▸ Excerpted passage:
==============================

DISTANT DRUMS (1951; d: Raoul Walsh).

1962: Fair* (Not among Walsh's best pictures, the last half of which is far superior to the first, this is the story of a swamp-war with the Indians set in the Florida of the 1840's. Some awkward scenes, a generally bad script (weak construction and exposition), uneven acting, but expert action sequences and a vigorous style distinguish the work.)

ALONG THE GREAT DIVIDE (1951; d: Raoul Walsh).

1962: Very good (Tough, strong, exciting and typically Walshian western: Kirk Douglas as a U.S. Marshal determined to observe the law, with Walter Brennan, Virginia Mayo, John Agar. Somewhat predictable in its plot, but saved from banality by Walsh's vigorous, personal, and imaginative treatment.)

COLLEGE SWING (1938; d: Raoul Walsh).

1962: Good- (Dizzy, scatterbrained college farce featuring an insane thirties cast including Bob Hope, Burns and Allen, Martha Raye, Edward Everett Horton, Betty Grable, John Payne; directed with spirit, if not much faith, by Walsh; not one of his best by any means, but typically fast and clean and unpretentious.)

KLONDIKE ANNIE (1936; d: Raoul Walsh).

1962: Good (Rather fascinating Mae West vehicle, vigorously directed by Walsh --- about a whore who becomes a missionary in Alaska; satiric, personal, often very funny, good support from Victor McLaglen, and the usual marvelous performance from Miss West. She also does a fabulous song called "I'm an Occidental Lady in An Oriental Mood", which I would like to hear about 200 more times.)


COLORADO TERRITORY (1949; d: Raoul Walsh).

1963: Excellent (Walsh's moving, powerful Western variation on High Sierra --- a superbly conceived and executed tragedy of the last days of a doomed outlaw, his flight from jail, his last train robbery, the one woman he finds who is faithful, their inevitable death. Acted excellently by Joel McCrea, Virginia Mayo, beautifully photographed; a masterful achievement, though it suffers from comparison with the Bogart film, which is among Walsh's four or five masterpieces.)

Added 2013: I remember this was a favorite of mine when I first saw the picture on its initial release; I was about ten years old, but I recall being very moved by the story. Of course, it was long before I knew about High Sierra, or Walsh for that matter. Clearly, when I saw it again fourteen years later, as evidenced above, I was not disappointed. Many more years passed, nearly half a century, and I would always think of it fondly; then, maybe two years ago, I happened upon it once more (on TCM) and the picture moved me in a stronger way than ever before. The ending was devastating to me now, with even more intensity than the conclusion of High Sierra, probably because the woman was killed as well, sacrificing herself to die with the man she loved. And how can we still underrate Joel McCrea? His understated performance here --- in vivid contrast to his superb comic turns in Preston Sturges' The Palm Beach Story or Sullivan's Travels --- puts him right up there with the immortals of the screen.

BACKGROUND TO DANGER (1943; d: Raoul Walsh).

==============================

Data lines
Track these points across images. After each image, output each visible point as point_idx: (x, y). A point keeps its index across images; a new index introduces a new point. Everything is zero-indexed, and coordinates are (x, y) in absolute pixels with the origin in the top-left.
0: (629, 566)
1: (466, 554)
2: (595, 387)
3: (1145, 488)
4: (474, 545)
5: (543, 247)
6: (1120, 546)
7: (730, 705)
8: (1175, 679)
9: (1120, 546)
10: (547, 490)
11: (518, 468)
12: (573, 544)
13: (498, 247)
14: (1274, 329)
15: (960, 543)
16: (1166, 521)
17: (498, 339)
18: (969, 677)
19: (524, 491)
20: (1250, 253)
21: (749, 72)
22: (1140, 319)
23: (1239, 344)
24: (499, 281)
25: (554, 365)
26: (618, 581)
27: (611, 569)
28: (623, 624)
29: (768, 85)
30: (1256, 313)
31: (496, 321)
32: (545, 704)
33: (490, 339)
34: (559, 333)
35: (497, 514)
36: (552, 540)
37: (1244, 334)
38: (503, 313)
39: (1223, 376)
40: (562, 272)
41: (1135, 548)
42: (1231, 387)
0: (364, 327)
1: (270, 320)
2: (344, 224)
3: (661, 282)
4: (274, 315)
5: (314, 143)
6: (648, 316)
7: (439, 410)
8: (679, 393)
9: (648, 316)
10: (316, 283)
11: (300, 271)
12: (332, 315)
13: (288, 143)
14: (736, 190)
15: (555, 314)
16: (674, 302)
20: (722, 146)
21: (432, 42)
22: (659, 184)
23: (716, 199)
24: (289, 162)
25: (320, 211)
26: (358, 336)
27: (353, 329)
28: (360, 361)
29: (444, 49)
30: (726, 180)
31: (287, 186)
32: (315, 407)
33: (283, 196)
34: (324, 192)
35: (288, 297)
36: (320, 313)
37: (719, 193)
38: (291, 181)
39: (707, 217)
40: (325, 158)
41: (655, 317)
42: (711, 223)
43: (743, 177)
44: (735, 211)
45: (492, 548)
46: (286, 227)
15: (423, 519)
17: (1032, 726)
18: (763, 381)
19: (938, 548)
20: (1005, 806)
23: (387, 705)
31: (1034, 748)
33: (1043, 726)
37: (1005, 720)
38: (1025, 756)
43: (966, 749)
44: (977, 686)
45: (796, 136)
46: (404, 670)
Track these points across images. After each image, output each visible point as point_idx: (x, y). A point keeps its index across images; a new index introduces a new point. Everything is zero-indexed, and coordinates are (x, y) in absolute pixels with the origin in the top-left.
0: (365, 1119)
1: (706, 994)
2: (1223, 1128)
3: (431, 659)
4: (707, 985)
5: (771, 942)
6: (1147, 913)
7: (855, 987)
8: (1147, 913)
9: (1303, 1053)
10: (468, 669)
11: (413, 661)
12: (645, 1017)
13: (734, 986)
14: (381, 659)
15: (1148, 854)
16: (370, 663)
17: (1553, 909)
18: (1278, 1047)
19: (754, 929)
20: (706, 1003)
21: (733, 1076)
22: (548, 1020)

==============================

▸ Written problem 1: In the film reviews, which actor plays the U.S. Marshal in Along the Great Divide?
▸ Written problem 2: Say whether each statement agrees with the film reviews, quoting the words that decide it: (a) Distant Drums is set in Florida in the 1840's. (b) College Swing received an "Excellent" rating in 1962. (c) The reviewer was about ten years old when first seeing Colorado Territory.
These records come from a separate source.

▸ Task output 1: Kirk Douglas

▸ Task output 2:
(a) Yes: "set in the Florida of the 1840's."
(b) No: "1962: Good-"
(c) Yes: "I was about ten years old."